Automatic consolidation extracts durable semantic facts from episodic records using an LLM. See Memory.
Ingestion & RAG
The ingestion pipeline converts documents into searchable vector embeddings:
- Glob source files
- Extract text (Markdown, PDF, DOCX, CSV, HTML, JSON)
- Chunk into overlapping segments
- Embed with a provider model
- Store in LanceDB
At runtime, the auto-registered search_documents tool performs similarity search against the stored vectors. See Ingestion.
Execution Lifecycle
- The user invokes the CLI with a role file and a prompt.
- The runtime parses the YAML, resolves the provider, and sends the system prompt + user message to the LLM. If the prompt includes attachments, they are resolved (local files are read, URLs are fetched) and sent as multimodal content parts.
- The LLM responds — possibly requesting tool calls.
- The runtime executes each tool, logs the action to the audit database, updates memory, and feeds the result back to the LLM.
- This loop continues until the LLM produces a final response (or a guardrail limit is hit).
- The final response is returned to the user and sent to any configured sinks.
Execution Modes
InitRunner supports several execution modes for different use cases:
| Mode | Command | Description |
|---|---|---|
| Chat | initrunner run | Zero-config ephemeral REPL or one-command bot launcher (Quickstart) |
| Single-shot | initrunner run role.yaml -p "..." | One prompt in, one response out |
| REPL | initrunner run role.yaml -i | Interactive conversation loop |
| Autonomous | initrunner run role.yaml -a -p "..." | Plan-execute-adapt loop without human input (Autonomy) |
| Daemon | initrunner run role.yaml --daemon | Long-running process that listens for triggers (Triggers) |
| Team | initrunner run team.yaml --task "..." | Sequential multi-persona collaboration (Team Mode) |
| Flow | initrunner flow up flow.yaml | Multi-agent orchestration (Flow) |
| Server | initrunner run role.yaml --serve | OpenAI-compatible HTTP API (Server) |
Safety Layers
InitRunner enforces safety at multiple levels:
- Guardrails — Token budgets, tool call limits, iteration caps, and timeouts. Prevents runaway agents.

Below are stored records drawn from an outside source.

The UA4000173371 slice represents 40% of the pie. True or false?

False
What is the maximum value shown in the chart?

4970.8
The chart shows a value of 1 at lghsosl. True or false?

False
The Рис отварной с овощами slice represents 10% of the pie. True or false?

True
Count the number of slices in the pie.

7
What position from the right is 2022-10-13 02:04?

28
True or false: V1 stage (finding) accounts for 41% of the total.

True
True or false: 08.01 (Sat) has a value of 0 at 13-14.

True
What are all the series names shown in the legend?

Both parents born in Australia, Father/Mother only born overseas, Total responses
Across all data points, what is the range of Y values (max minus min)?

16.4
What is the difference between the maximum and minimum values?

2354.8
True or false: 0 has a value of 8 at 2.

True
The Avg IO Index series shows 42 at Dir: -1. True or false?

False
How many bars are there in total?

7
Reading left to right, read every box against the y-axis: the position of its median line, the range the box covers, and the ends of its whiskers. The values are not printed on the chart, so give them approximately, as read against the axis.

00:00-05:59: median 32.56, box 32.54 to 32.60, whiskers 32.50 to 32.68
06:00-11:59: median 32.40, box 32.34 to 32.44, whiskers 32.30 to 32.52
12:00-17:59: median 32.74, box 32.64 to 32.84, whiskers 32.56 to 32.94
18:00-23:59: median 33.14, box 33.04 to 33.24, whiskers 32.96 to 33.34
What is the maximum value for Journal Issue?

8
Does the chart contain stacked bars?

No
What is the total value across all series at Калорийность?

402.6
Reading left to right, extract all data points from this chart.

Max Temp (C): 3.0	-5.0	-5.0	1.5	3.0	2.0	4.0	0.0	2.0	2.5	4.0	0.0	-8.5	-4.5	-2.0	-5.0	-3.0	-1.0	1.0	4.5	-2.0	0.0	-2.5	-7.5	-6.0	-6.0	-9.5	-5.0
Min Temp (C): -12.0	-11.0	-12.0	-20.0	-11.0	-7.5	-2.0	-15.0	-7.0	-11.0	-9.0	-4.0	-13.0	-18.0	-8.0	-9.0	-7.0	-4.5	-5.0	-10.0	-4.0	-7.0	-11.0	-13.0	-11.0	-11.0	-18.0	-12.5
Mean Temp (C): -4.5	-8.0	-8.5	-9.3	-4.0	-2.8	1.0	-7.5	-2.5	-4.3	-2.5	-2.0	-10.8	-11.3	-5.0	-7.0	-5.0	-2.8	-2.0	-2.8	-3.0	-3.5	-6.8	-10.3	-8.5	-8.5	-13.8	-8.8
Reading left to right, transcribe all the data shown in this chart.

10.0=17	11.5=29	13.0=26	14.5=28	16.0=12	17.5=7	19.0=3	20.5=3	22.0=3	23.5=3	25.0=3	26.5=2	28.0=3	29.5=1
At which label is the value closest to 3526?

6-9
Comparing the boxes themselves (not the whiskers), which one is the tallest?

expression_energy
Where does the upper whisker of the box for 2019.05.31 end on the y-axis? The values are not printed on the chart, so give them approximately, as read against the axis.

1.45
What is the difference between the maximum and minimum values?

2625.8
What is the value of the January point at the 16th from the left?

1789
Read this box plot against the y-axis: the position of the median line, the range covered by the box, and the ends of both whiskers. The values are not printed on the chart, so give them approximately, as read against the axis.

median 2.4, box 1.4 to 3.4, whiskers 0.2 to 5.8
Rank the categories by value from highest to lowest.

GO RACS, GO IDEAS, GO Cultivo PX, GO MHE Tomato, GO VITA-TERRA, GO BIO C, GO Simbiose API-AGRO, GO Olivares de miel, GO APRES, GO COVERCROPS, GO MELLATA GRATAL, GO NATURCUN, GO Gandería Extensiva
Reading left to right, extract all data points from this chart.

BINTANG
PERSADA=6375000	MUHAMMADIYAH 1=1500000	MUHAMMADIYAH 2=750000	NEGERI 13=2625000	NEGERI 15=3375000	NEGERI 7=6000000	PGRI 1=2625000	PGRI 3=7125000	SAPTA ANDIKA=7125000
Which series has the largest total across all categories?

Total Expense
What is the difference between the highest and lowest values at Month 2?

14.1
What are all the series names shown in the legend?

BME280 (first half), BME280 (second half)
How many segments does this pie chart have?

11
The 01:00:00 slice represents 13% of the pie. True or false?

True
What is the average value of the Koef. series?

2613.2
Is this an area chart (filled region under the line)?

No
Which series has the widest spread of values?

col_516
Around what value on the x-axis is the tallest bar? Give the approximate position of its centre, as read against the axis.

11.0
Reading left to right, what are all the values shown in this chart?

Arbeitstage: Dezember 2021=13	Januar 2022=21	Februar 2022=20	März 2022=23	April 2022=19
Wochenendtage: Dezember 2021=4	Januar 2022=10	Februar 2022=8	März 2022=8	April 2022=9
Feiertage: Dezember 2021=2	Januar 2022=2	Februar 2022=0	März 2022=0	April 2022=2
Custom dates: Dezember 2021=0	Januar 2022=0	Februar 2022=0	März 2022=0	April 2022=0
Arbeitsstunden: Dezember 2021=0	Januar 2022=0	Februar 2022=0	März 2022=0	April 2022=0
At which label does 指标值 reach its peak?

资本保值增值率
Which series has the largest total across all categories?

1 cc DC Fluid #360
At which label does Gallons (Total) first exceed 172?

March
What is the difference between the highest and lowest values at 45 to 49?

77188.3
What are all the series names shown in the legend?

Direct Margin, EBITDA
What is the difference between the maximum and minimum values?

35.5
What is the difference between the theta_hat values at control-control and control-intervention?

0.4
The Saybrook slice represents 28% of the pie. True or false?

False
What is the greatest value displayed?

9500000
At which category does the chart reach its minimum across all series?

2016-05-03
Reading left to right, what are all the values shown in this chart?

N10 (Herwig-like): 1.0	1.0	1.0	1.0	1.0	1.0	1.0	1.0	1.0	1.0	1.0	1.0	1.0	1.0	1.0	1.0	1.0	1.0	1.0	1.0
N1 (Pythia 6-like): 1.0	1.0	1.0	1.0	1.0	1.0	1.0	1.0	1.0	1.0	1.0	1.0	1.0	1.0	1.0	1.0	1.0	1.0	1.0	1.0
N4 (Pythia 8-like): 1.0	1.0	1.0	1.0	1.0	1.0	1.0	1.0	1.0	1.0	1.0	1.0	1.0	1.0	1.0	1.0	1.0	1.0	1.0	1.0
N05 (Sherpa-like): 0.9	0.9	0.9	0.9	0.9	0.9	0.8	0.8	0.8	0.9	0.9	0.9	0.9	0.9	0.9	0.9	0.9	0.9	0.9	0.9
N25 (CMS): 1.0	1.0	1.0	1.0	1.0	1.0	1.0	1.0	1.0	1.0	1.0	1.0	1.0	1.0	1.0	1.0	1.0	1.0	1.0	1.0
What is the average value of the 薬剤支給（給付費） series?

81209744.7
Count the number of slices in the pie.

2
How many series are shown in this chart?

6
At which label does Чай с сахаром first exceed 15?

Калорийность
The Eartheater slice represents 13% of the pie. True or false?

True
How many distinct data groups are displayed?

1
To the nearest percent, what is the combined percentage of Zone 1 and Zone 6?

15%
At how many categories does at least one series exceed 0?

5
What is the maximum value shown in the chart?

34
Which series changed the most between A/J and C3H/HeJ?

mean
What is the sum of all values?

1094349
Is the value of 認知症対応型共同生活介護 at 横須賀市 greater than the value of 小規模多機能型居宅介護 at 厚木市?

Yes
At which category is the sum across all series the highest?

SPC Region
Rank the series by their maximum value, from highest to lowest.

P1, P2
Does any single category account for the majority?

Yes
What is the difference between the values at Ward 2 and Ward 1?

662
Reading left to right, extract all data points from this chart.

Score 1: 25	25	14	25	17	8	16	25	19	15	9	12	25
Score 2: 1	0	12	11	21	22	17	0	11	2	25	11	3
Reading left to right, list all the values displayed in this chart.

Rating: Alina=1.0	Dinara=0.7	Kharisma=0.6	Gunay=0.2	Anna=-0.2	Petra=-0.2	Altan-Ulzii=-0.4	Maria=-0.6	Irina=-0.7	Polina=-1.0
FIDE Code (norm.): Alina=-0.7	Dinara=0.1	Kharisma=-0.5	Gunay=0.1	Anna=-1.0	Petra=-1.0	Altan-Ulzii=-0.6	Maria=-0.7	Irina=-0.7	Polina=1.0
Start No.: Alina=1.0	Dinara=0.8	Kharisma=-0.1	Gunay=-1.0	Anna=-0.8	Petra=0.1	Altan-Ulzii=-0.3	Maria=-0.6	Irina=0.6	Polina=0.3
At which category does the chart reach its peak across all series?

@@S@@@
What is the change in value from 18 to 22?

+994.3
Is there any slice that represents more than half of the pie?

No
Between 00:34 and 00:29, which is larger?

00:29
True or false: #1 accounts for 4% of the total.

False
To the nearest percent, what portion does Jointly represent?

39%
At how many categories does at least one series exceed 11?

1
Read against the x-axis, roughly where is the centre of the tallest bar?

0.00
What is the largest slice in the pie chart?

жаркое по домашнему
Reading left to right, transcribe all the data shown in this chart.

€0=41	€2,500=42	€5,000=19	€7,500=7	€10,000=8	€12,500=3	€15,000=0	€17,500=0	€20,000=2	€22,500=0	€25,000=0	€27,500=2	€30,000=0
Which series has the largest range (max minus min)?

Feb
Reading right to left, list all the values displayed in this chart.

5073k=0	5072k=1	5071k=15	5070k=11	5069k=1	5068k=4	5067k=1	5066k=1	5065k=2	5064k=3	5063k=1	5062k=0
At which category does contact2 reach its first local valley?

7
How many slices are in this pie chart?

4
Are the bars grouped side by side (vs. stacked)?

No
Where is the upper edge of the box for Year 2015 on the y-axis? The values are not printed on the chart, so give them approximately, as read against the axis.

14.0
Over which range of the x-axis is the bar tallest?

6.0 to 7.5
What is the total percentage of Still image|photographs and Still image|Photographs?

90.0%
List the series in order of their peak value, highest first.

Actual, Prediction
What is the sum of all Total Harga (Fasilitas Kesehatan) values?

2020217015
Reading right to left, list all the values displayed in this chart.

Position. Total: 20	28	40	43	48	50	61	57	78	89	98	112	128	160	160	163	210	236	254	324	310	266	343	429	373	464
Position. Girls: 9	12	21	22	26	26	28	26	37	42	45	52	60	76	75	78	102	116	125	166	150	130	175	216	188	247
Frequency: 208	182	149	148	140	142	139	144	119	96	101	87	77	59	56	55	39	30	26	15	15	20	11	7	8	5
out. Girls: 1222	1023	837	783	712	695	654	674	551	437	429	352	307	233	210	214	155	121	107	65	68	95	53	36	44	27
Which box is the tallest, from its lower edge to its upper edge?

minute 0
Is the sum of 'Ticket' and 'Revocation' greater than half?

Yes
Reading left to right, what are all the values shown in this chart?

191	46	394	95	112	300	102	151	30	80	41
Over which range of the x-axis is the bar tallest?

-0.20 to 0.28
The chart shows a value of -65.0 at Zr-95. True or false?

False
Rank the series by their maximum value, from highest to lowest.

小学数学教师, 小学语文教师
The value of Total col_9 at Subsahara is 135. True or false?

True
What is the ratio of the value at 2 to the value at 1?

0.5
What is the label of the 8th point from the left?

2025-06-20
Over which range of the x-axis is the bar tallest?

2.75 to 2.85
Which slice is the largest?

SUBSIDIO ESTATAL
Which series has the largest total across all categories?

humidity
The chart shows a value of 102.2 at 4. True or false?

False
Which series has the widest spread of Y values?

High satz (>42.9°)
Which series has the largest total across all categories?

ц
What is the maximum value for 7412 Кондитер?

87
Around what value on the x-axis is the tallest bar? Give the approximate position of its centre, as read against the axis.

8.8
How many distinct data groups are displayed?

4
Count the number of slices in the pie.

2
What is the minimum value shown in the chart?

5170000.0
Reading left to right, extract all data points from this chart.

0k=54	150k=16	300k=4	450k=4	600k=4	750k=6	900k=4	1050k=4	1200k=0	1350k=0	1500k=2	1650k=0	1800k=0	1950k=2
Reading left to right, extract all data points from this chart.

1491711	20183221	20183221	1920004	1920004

- Security — Shell command allowlists, filesystem sandboxing, confirmation prompts for destructive actions, HMAC webhook verification.
- Audit — Every tool call, LLM interaction, and agent run is logged to a SQLite database for inspection and compliance.
These layers work together so you can give agents powerful tools while keeping them within safe boundaries.